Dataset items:
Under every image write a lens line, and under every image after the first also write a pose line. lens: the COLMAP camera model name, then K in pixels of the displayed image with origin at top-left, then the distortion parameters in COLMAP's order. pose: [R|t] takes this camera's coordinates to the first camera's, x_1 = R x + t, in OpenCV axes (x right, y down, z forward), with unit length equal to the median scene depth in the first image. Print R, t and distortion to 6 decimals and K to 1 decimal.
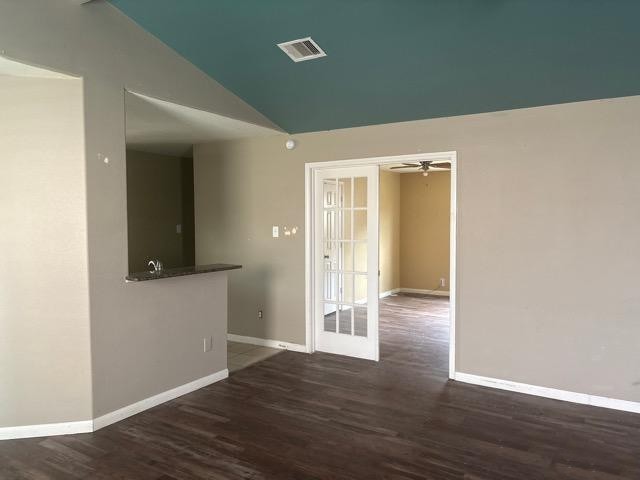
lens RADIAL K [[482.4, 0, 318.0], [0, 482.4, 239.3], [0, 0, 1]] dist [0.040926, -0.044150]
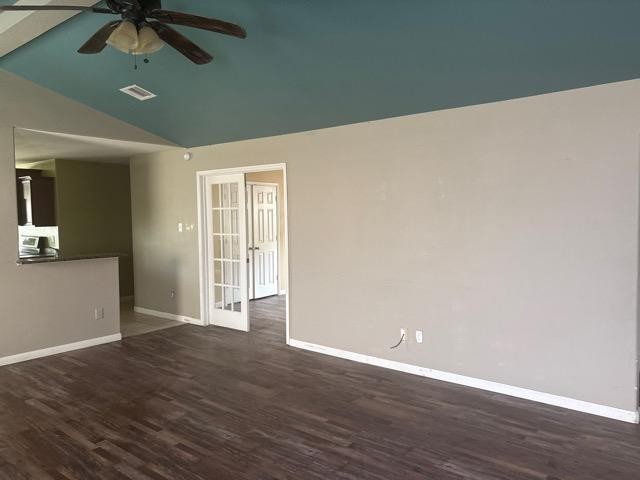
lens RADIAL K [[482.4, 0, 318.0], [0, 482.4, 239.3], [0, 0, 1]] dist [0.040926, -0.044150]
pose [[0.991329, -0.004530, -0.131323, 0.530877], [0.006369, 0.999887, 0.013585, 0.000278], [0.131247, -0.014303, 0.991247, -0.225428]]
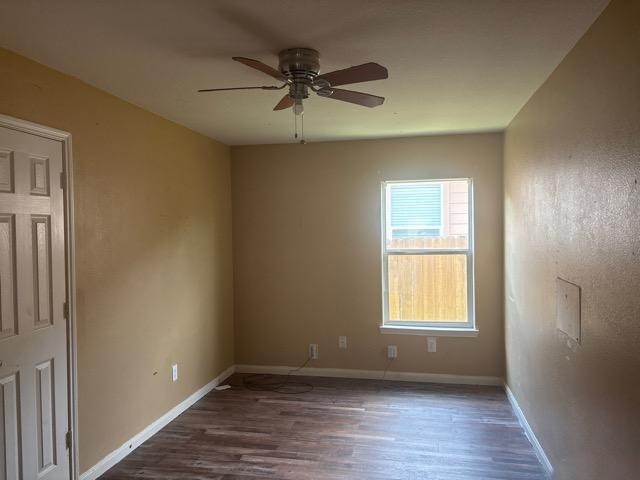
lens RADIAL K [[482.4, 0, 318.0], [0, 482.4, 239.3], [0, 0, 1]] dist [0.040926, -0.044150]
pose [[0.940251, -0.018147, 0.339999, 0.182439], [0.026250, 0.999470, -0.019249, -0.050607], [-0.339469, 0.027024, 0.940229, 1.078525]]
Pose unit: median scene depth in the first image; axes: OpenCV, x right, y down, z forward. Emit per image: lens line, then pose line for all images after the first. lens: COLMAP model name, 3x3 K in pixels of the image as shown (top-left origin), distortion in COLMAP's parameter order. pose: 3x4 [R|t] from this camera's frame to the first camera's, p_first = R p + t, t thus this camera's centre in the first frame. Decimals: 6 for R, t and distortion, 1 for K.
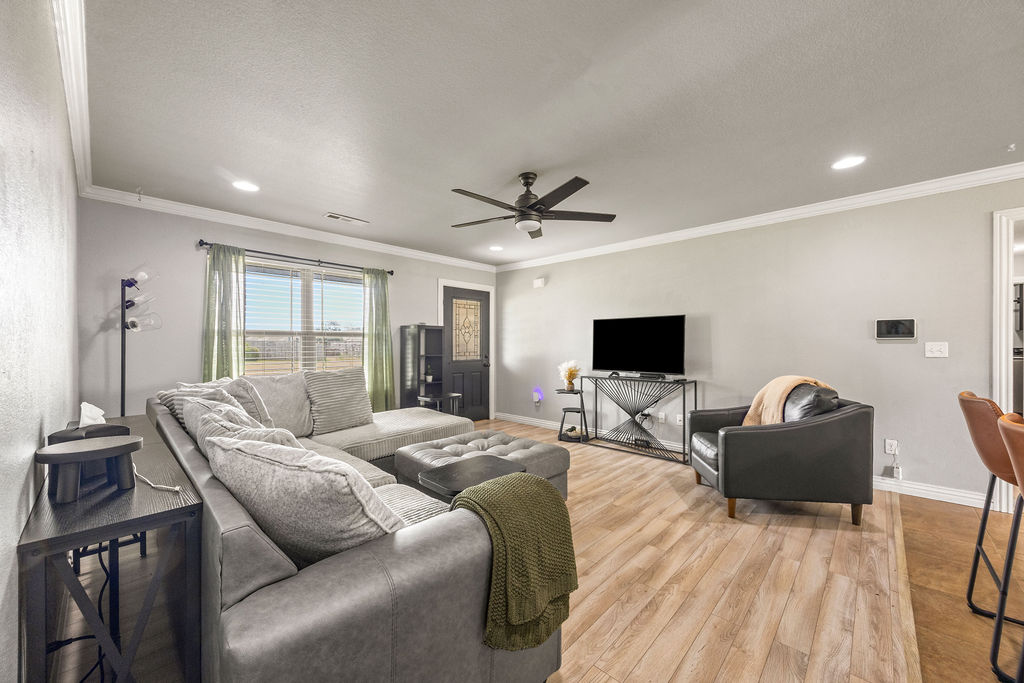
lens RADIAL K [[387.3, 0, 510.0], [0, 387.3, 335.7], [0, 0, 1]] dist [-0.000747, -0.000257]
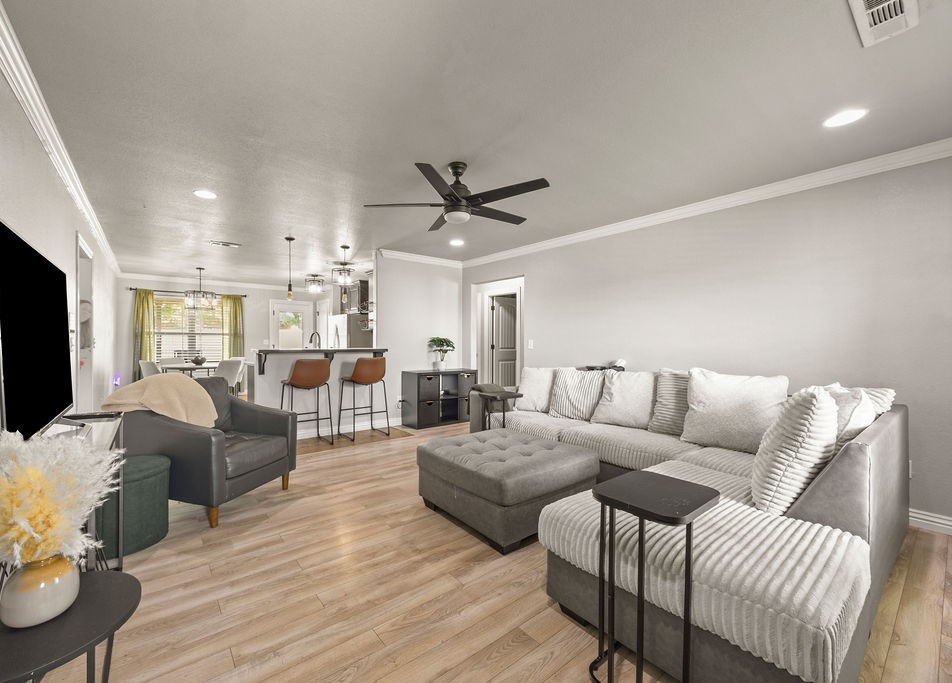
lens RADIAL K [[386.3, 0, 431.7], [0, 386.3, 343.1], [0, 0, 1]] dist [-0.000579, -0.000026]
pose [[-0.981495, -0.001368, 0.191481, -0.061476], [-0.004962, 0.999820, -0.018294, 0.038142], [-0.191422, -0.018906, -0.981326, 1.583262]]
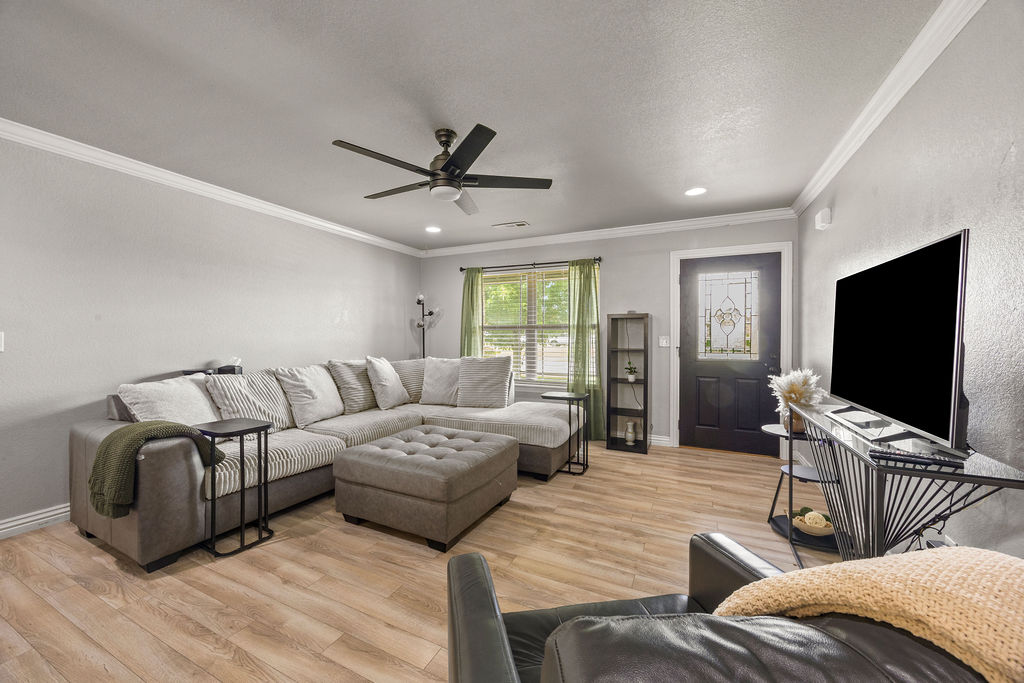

* [WHAT TO DO] Starting with the line that contains "Pose unit: median" and going on through the end of the items, output every line as a JSON list of strings, one string per line, with blank lines and the pictures left out.

* [ANSWER BOX]
[
  "Pose unit: median scene depth in the first image; axes: OpenCV, x right, y down, z forward. Emit per image: lens line, then pose line for all images after the first. lens: COLMAP model name, 3x3 K in pixels of the image as shown (top-left origin), distortion in COLMAP's parameter order. pose: 3x4 [R|t] from this camera's frame to the first camera's, p_first = R p + t, t thus this camera's centre in the first frame. Decimals: 6 for R, t and distortion, 1 for K.",
  "lens RADIAL K [[387.3, 0, 510.0], [0, 387.3, 335.7], [0, 0, 1]] dist [-0.000747, -0.000257]",
  "lens RADIAL K [[386.3, 0, 431.7], [0, 386.3, 343.1], [0, 0, 1]] dist [-0.000579, -0.000026]",
  "pose [[-0.981495, -0.001368, 0.191481, -0.061476], [-0.004962, 0.999820, -0.018294, 0.038142], [-0.191422, -0.018906, -0.981326, 1.583262]]"
]